**Directions for this task**
Number of lines below with the word "vous": state it and write nothing more.

**Records provided**
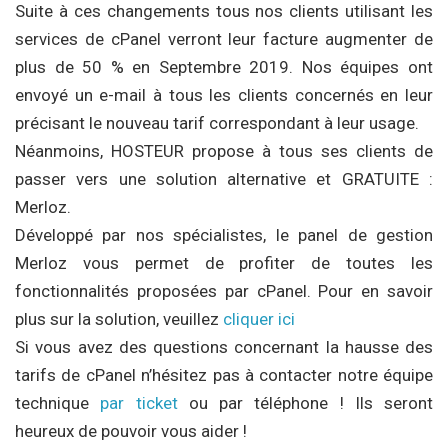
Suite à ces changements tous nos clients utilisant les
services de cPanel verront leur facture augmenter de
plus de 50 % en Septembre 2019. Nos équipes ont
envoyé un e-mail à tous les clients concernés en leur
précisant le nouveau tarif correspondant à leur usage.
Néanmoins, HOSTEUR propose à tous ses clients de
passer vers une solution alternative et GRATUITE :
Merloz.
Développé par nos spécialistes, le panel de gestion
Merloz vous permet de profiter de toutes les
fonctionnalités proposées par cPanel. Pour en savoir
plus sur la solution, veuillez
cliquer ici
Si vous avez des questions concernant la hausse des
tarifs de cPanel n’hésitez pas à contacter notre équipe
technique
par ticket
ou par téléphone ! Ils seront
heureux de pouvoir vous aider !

---

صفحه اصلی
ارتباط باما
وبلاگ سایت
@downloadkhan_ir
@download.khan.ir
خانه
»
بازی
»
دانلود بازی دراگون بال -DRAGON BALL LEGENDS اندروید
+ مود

**Exercise solution**
3